- [ACTIVITIES]
1) In the budget text on swap dealer and intermediary oversight, whose monitoring program for swap dealers' and major swap participants' compliance with business conduct standards will the additional FTE oversee?
2) Pick up the budget text on swap dealer and intermediary oversight after its final sentence and continue it.

Budget Overview by Mission Activity


Swap Dealer and Intermediary Oversight Request
($ in thousands)
  FY 2011
Actual
FY 2012
Base
FY 2013
Request
Budget Positions FTE Budget FTE Budget FTE
Swap Dealer & Intermediary Oversight $16,040 70 71 $17,839 79 $30,334 130

Swap Dealer and Intermediary Oversight Request by Mission Activity
($ in thousands)
Mission Activity FY 2012
Base
FY 2013
Request
Change
Budget FTE Budget FTE Budget FTE
Swap Dealer & Intermediary Oversight $17,839 79 $30,334 130 $12,495 51
Registration and Registration Compliance   $3,675 15
Data  Acquisition, Analytics, and Surveillance   $1,470 6
Examinations   $6,125 25
Economic and Legal Analysis   $1,225 5

Registration and Registration Compliance

Registration of Swap Dealers and Major Swap Participants. The Commission requests an additional seven FTE for FY 2013 to develop and implement a program to oversee the National Futures Association’s program for monitoring swap dealers’ and major swap participants’ compliance with applicable business conduct standards.  DFA directs the Commission to adopt both external and internal business conduct standards for these entities.  The proposed business conduct standards address such areas as:  risk management, monitoring position limits, diligent supervision, business continuity and disaster recovery, conflicts of interest, recordkeeping, reporting, swap confirmation, portfolio reconciliation, portfolio compression, and disclosure. These detailed business conduct standards are new regulatory requirements, and generally outside of the scope of CFTC requirements for other registrants such as futures commission merchants or introducing brokers.  The additional FTE are necessary to develop and implement a program to assess National Futures Association’s swap dealer and major swap participant compliance program to assess such entities’ compliance with these fundamentally new business conduct requirements.

An initial component of this program will require Commission staff to work with the staff of the National Futures Association in the design and implementation of an effective National Futures Association examination program.  Once such a program has been established and implemented by National Futures Association, the Commission’s role will switch to one of oversight over National Futures Association’s execution of the business conduct program.  Commission staff also will conduct direct examinations of certain swap dealers and major swap participants to access their compliance with the business conduct requirements.  Such direct examinations may be part of Commission’s assessment of National Futures Association’s execution of its oversight program.  Alternatively, the direct examinations may be conducted in response to a specific issue or general Commission concern with a particular swap dealer or major swap participant.  Direct examinations also are necessary to ensure that Commission staff maintains an adequate understanding of the operations at major swap participants and swap dealers so that staff is better positioned to respond to evolving business processes and other developments, particularly in responding to urgent situations.

The request for seven additional FTE to fulfill these responsibilities is based upon the Commission’s overall experience with the staffing resources needed to conduct financial surveillance oversight of self-regulatory organizations.

- [DATA SECTION]
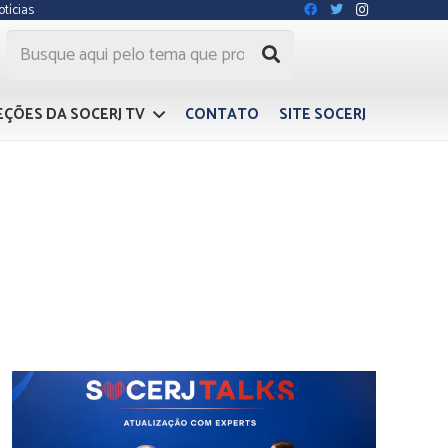
otícias
EÇÕES DA SOCERJ TV
CONTATO
SITE SOCERJ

- [RESULTS IN ORDER]
1) The National Futures Association's program.

2)
The National Futures Association expects to establish membership categories for swap dealers and major swap participants during the course of FY 2012.  The Commission will be required to respond to numerous requests for information regarding the registration obligations of certain entities, including domestic and foreign-based swap dealers and major swap participants in FY 2012 and beyond.  In addition, the Commission will also be required to review numerous National Futures Association rule submissions in support of registration of these entities, to assess whether the proposed rules are consistent with the CEA and Commission regulations.  Four additional FTE are requested to respond to issues in registration and retail foreign currency issues.

The Commission also anticipates that numerous registration issues will arise regarding foreign-domiciled entities that would otherwise be required to register as swap dealers or major swap participants as those terms are defined under the CEA and Commission regulations.  These issues may require the establishment of a program to assess the comparability of developing swap regulations in foreign jurisdictions in a manner consistent with the Commission’s current Part 30 program.  The Commission anticipates that it will need four additional FTE to properly staff this function.

Data Acquisition, Analytics, and Surveillance

Capital, Margin and Segregation requirements for intermediaries. The capital, margin, and segregation level of effort is currently eight FTE.  The staff is responsible for responding to requests for guidance or informal interpretation of the Commission’s capital, segregation, and financial reporting regulations.  In addition, staff also provide guidance and interpretation on the financial reporting and capital requirements for retail foreign exchange dealers, and provide guidance on the financial reporting requirements imposed upon commodity pool operators.  The staff also provides guidance on the applicability of generally accepted accounting principles to the regulatory accounting requirements of futures commission merchants, introducing brokers and commodity pool annual reports.  Staff further provides assistance and technical support in the analysis of potential regulatory violations and other issues.

The Commission requests an additional six FTE in FY 2013 to respond to requests for clarification, guidance, and interpretation promptly and completely.  The Commission further anticipates that revised or new regulations will be necessary after the implementation of the proposed regulations to address issues that were not foreseen in the original rule proposals.  Finally, additional FTE are necessary for the Commission to respond to the anticipated requests of numerous major swap participants and swap dealers to compute both initial margin and market risk and credit risk capital charges using proprietary mathematical models.  After the initial review and assessment of such models, staff will be required to perform periodic reviews of such models to assess their performance.  

While of limited scope in FY 2013, the Commission anticipates a major effort in 2014 to review bank entities that are registered with the Commission to assess their compliance with certain restrictions or limitations on proprietary trading and investments in hedge funds (i.e., the Volcker Rule).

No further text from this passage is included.